Blu-Ray Review: The Sun Shines Bright

John Ford was undoubtedly on of the greatest American directors of his generation. Over the course of six decades, he made well over one hundred films. Starting his career in the silent era and ending it during the 1960s. Making a number of iconic westerns, such as Stagecoach, The Searchers, My Darling Clementine and The Man Who Shot Liberty Valance, but also many more lesser-known films which tackled the American experience. In 1953, he directed The Sun Shines Bright.

Set in Kentucky at the turn of the twentieth century, the popular and well-respected Judge Priest (Charles Winninger) is standing for re-election. He faces tough competition from a Yankee prosecutor (Milburn Stone). His chances are impeded by his dedication to fairness in the way he presides over his court and responsibilities to the citizens of the town. This sense of justice is sorely tested when a young woman is assaulted and racial tensions come to the fore.
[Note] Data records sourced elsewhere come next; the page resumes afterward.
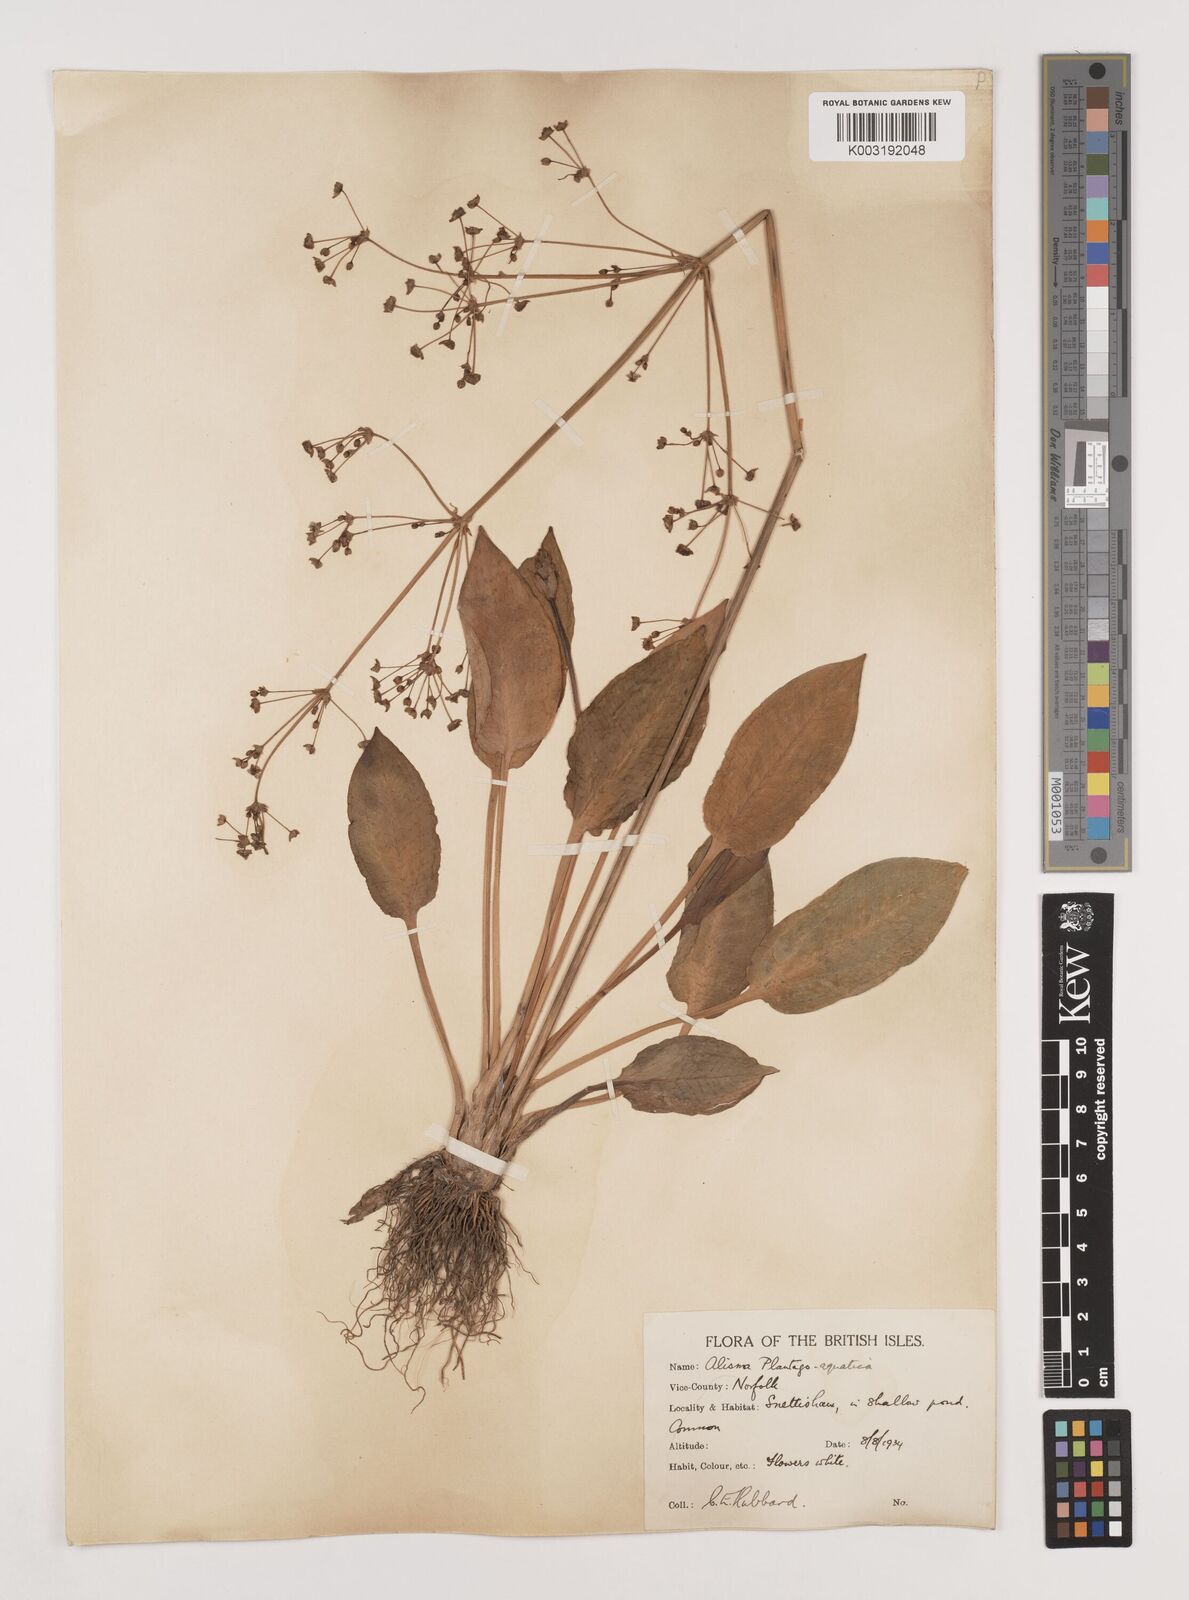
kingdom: Plantae
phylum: Tracheophyta
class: Liliopsida
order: Alismatales
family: Alismataceae
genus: Alisma
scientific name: Alisma plantago-aquatica
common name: Water-plantain
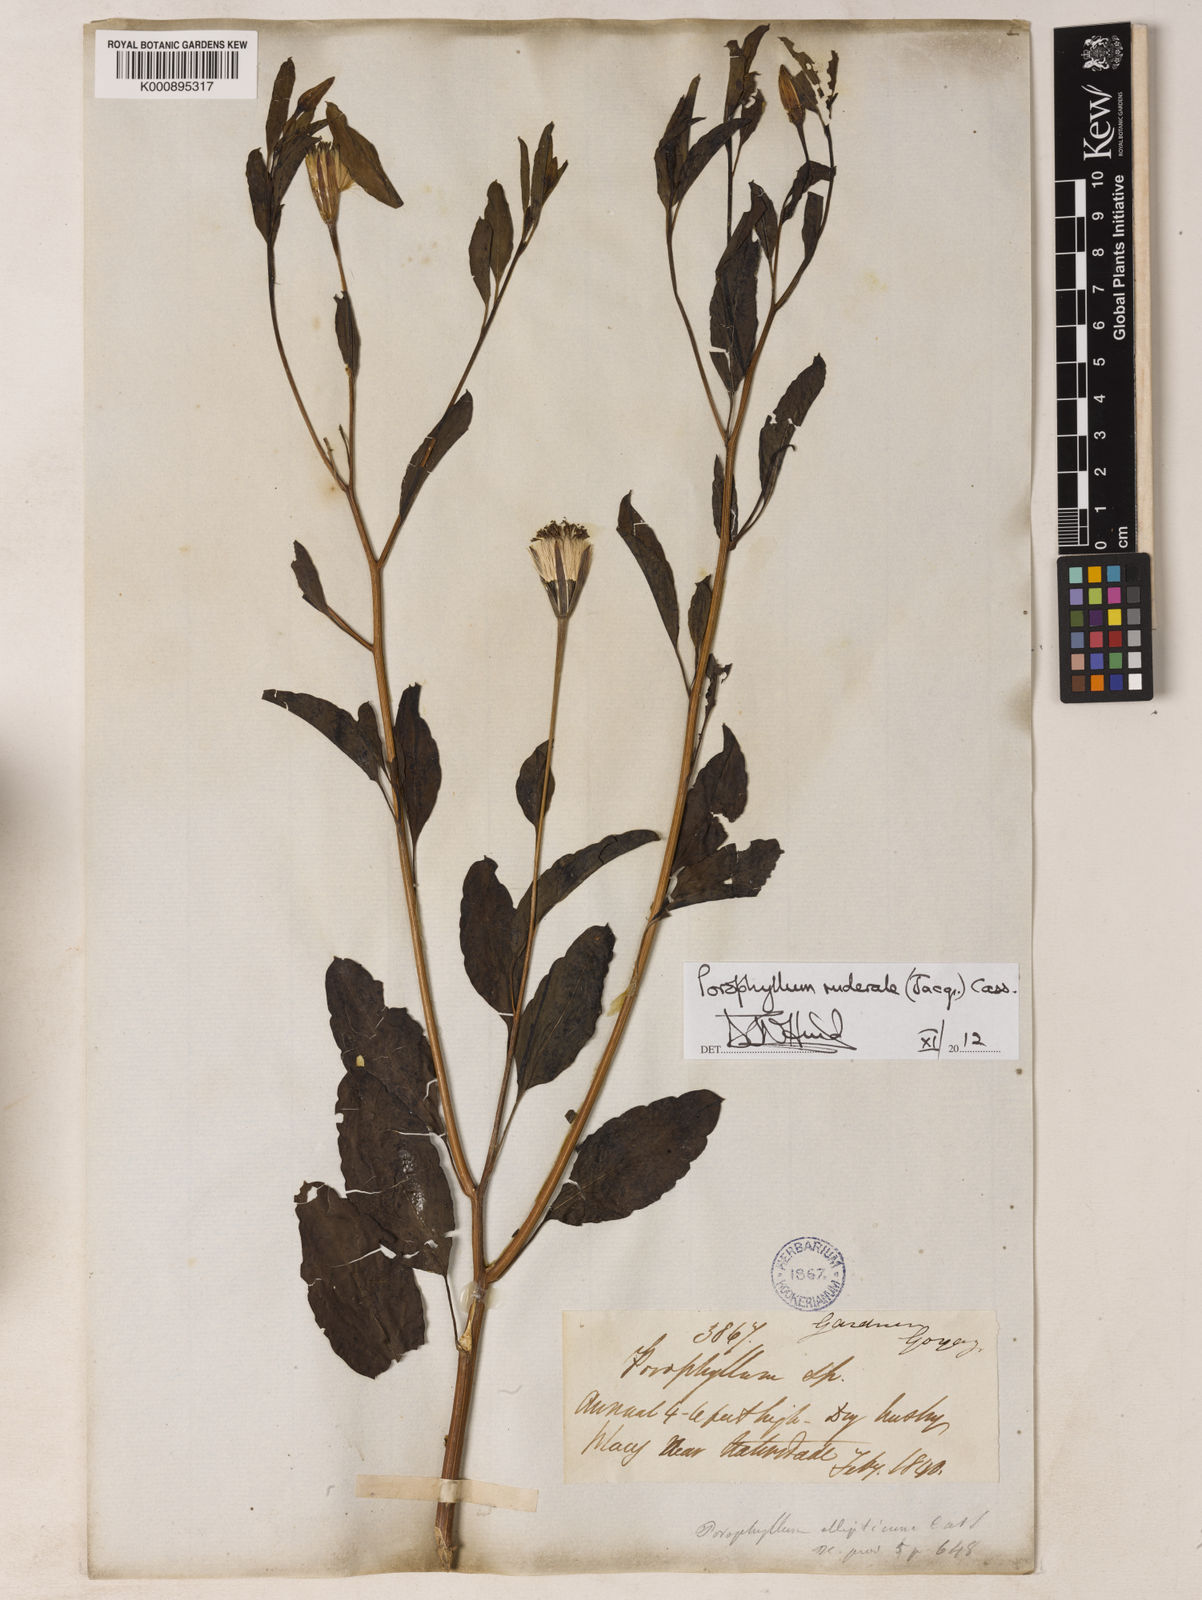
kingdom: Plantae
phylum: Tracheophyta
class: Magnoliopsida
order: Asterales
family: Asteraceae
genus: Porophyllum
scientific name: Porophyllum ruderale
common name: Yerba porosa
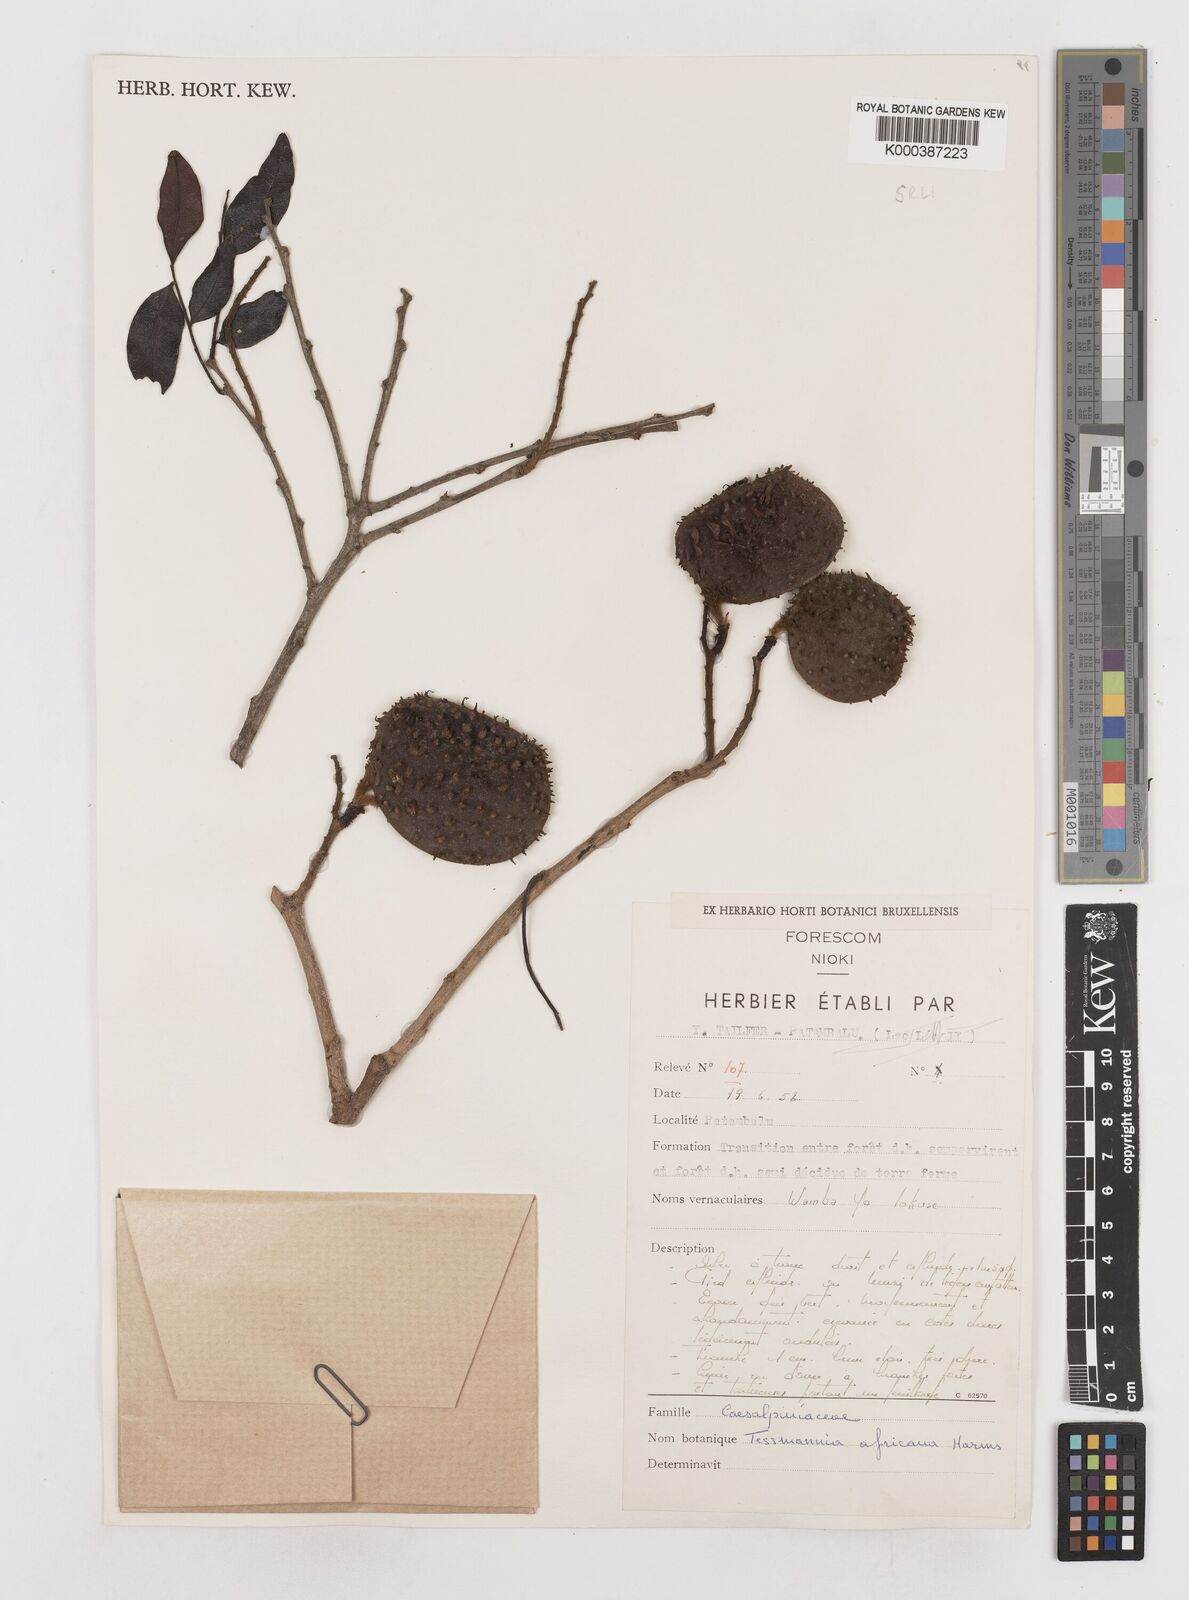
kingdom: Plantae
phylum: Tracheophyta
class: Magnoliopsida
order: Fabales
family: Fabaceae
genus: Tessmannia
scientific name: Tessmannia africana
Ford has referred to The Sun Shines Bright as one of his favourite films and this undoubtedly stems from the trouble he had in adapting the Judge Priest short stories for the big screen. Finally managing to get a lynching scene included years after release. It’s a good-natured drama which tackles some of the most pressing issues of the time in the American South. The melding of three stories together generally works and there are good performances throughout. The Sun Shines Bright provides a snapshot of small-town politics at the beginning of the twentieth century.  

Special features:

  • 1080p presentation on Blu-ray
  • Optional English SDH Subtitles
  • Brand new audio commentary by film historian Joseph McBride (author of Searching for John Ford)
  • New video essay by Tag Gallagher (author of John Ford: Himself and His Movies)
  • A collector’s booklet featuring a reprint of Judge Priest short story The Lord Provides; a new essay by James Oliver; and an essay by Jonathan Rosenbaum

The Sun Shines Bright is released on Blu-ray by Eureka Entertainment as part of their Masters of Cinema collection on 24 January.